Naturalmente si poteva fare meglio avendo a disposizione due anni di lavoro, o più, invece di uno, ed avendo almeno capitale almeno triplo di quanto è stato raccolto con gran fatica dagli organizzatori.
Per restaurare le opere del Cigoli e del suo ambiente, si è speso all’ incirca un milione, recuperando testi di grande bellezza.
Pale come quella di Marti, di Matteo Rosselli; in stato di estrema usura, risultano, nella possente composizione di natura masaccesca, di un estremo interesse e come si fa a pensare di non salvarle a Mostra finita !

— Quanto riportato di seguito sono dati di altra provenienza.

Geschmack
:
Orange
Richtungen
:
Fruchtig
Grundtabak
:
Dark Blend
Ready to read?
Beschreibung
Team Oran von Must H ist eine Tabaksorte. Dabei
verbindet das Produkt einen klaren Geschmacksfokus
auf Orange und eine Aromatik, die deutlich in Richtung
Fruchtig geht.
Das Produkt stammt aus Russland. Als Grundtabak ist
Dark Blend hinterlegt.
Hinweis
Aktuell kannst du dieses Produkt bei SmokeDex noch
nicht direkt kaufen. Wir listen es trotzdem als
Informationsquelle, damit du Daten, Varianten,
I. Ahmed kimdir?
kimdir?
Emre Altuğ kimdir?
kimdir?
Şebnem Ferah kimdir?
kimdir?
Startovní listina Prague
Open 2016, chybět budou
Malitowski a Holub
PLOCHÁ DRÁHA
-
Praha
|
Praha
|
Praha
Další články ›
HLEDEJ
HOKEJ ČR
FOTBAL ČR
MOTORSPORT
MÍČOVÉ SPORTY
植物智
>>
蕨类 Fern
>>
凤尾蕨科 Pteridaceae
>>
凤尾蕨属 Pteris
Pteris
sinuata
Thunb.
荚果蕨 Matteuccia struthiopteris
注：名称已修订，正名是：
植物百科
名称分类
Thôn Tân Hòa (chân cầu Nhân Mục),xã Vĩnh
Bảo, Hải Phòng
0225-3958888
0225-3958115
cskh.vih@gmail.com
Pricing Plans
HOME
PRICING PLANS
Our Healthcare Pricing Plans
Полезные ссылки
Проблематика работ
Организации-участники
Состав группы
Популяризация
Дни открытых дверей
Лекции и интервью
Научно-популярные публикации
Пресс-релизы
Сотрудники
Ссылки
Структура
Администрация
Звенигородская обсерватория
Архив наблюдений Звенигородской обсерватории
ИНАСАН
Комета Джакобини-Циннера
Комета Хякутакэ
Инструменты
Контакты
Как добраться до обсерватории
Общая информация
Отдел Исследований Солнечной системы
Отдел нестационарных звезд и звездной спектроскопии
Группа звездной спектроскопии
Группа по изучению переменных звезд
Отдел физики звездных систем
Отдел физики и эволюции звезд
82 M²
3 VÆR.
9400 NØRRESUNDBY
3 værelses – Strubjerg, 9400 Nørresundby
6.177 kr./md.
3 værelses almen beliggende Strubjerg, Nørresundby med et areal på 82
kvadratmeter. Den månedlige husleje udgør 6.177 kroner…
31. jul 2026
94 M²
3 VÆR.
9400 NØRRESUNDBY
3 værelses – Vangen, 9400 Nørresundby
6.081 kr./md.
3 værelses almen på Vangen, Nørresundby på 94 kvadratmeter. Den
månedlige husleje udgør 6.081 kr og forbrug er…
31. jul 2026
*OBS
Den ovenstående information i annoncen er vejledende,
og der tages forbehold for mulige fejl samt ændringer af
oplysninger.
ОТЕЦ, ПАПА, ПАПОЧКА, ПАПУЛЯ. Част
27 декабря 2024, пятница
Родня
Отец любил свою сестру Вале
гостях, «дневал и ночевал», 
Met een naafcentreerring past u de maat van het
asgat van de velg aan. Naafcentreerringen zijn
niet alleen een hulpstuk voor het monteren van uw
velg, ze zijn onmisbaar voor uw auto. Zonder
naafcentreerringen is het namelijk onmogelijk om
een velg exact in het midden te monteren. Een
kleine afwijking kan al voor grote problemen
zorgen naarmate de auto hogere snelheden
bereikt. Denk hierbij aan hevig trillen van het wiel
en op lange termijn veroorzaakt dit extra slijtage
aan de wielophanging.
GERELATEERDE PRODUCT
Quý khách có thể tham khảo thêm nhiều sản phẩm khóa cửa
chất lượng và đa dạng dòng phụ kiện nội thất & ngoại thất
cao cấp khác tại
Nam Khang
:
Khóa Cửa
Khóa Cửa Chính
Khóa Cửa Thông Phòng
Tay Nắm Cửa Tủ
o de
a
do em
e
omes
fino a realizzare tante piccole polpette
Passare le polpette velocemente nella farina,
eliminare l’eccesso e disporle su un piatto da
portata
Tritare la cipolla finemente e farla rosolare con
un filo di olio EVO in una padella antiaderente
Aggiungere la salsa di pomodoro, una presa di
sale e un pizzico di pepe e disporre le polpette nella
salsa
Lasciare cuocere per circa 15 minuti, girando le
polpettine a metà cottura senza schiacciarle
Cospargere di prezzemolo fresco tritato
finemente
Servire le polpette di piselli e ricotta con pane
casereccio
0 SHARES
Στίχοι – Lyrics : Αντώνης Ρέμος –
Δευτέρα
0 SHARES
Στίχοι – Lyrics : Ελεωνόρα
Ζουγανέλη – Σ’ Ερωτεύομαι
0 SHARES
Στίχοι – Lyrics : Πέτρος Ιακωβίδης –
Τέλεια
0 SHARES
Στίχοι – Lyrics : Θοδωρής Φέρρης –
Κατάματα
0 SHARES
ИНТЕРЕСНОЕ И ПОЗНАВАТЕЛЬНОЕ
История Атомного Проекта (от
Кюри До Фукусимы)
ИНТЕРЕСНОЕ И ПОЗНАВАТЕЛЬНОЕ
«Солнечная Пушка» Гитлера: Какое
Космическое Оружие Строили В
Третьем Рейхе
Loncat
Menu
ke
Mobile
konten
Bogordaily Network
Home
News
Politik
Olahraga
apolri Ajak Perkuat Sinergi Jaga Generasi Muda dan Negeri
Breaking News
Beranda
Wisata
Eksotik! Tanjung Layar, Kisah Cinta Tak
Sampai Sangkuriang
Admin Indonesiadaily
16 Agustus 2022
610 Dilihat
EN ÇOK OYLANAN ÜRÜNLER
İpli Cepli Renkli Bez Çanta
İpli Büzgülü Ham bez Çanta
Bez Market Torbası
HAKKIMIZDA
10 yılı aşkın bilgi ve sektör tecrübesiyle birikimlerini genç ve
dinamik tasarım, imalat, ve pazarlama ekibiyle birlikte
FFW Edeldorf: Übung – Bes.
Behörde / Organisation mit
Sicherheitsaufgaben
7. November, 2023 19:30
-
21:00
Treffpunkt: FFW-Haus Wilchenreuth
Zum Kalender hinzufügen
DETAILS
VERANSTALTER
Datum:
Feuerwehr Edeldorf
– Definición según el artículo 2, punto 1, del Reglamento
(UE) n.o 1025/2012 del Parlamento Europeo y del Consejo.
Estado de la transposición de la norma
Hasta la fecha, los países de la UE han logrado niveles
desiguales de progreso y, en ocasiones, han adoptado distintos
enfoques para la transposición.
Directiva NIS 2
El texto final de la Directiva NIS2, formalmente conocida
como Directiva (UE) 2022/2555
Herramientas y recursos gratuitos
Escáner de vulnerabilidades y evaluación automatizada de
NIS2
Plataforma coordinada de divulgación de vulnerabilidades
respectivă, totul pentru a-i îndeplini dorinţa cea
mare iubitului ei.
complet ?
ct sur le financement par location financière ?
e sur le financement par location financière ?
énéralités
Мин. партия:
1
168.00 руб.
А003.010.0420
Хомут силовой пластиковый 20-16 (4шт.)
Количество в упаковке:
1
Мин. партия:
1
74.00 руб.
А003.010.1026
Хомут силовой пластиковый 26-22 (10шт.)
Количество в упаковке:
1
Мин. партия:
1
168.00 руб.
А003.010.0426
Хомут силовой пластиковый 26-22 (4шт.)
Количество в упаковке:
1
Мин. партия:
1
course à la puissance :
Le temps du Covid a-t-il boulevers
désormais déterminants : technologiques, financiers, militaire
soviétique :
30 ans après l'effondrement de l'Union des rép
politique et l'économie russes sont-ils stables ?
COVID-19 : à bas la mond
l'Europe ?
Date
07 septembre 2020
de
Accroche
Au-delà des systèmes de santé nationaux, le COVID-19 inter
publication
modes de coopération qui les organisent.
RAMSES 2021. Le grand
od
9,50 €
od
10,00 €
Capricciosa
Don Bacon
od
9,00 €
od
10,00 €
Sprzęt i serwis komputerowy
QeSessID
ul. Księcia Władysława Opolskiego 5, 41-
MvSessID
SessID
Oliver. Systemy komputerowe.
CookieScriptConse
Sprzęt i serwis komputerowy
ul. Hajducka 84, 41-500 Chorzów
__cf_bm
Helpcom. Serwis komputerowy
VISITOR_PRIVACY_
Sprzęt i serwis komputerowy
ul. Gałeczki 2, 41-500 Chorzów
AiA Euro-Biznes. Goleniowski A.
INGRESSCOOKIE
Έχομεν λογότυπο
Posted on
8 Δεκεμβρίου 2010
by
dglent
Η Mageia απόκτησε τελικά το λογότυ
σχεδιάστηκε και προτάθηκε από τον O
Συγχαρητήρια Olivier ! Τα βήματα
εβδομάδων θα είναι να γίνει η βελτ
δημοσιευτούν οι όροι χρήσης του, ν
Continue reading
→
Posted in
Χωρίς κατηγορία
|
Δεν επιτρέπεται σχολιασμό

Straordinaria cosa sarebbe stato risuscitare il “corpus” presentato nella sua versione nativa; ecco it nostro rimorso : cosa sarebbero state certe opere di intonazione grigio argentea, quale si intravedono sotto la deturpazione delle vernici, se fosse stato possibile estrarre, con accorte cure, le composizioni nella loro stesura originale ?
Un periodo creduto sporco, e buio, ci avrebbe sorpreso per la sua audacia e pulizia cromatica.
Basta rendersi conto sui testi dei raggiungimenti conseguiti dai collaboratori del Dott. Procacci, Direttore del Gabinetto Restauri per la Soprintendenza di Firenze : Attilio Balatri, Gilberto Bisi, Edo Masini, Sergio Taiti, Ermanno Toschi, Renzo Turchi, ed avere sott’occhio i recuperi indicativi di Niccolina Carusi e Luciano Gazzi, per il Gabinetto Restauri della Soprintendenza di Pisa, per sentire non dico il rimorso, ma il profondo rincrescimento per i risultati non potuti perseguire indipendentemente dalla nostra volontà.